BRIEF — For each line below that contains the string "cmdlet", copy that line.

Dataset entries
_ _ _ _
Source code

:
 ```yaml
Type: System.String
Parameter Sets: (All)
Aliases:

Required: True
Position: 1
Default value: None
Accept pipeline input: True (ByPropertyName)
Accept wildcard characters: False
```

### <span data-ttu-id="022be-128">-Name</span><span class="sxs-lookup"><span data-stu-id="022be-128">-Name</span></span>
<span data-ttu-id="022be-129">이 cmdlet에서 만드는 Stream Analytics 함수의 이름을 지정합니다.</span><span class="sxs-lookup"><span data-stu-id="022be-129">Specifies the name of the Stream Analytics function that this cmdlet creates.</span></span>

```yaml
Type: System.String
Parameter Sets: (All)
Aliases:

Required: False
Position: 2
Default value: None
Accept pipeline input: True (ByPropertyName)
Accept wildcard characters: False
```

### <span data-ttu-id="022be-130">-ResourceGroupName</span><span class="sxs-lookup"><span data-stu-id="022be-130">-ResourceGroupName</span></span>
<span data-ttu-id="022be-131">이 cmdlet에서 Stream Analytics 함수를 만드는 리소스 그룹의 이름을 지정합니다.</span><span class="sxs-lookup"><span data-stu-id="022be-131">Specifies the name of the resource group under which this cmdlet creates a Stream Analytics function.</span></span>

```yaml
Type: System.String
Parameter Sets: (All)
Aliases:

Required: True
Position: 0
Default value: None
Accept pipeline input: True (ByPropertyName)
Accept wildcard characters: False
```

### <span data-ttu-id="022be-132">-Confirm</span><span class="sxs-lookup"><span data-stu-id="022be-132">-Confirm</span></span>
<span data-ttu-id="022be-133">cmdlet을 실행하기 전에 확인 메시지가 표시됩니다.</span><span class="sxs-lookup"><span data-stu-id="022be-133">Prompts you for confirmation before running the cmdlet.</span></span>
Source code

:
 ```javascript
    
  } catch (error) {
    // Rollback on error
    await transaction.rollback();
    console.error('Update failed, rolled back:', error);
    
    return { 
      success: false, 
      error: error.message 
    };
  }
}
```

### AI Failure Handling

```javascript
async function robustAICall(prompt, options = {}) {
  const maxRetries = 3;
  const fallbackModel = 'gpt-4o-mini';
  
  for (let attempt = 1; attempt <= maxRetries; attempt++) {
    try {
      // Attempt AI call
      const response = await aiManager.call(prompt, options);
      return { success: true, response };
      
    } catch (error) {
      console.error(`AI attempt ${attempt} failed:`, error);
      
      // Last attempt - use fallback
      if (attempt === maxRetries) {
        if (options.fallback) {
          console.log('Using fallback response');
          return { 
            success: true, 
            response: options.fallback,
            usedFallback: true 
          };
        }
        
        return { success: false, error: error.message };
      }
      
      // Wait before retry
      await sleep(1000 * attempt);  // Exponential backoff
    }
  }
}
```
_ _ _ _
WORKED SOLUTION —
<span data-ttu-id="022be-129">이 cmdlet에서 만드는 Stream Analytics 함수의 이름을 지정합니다.</span><span class="sxs-lookup"><span data-stu-id="022be-129">Specifies the name of the Stream Analytics function that this cmdlet creates.</span></span>
<span data-ttu-id="022be-131">이 cmdlet에서 Stream Analytics 함수를 만드는 리소스 그룹의 이름을 지정합니다.</span><span class="sxs-lookup"><span data-stu-id="022be-131">Specifies the name of the resource group under which this cmdlet creates a Stream Analytics function.</span></span>
<span data-ttu-id="022be-133">cmdlet을 실행하기 전에 확인 메시지가 표시됩니다.</span><span class="sxs-lookup"><span data-stu-id="022be-133">Prompts you for confirmation before running the cmdlet.</span></span>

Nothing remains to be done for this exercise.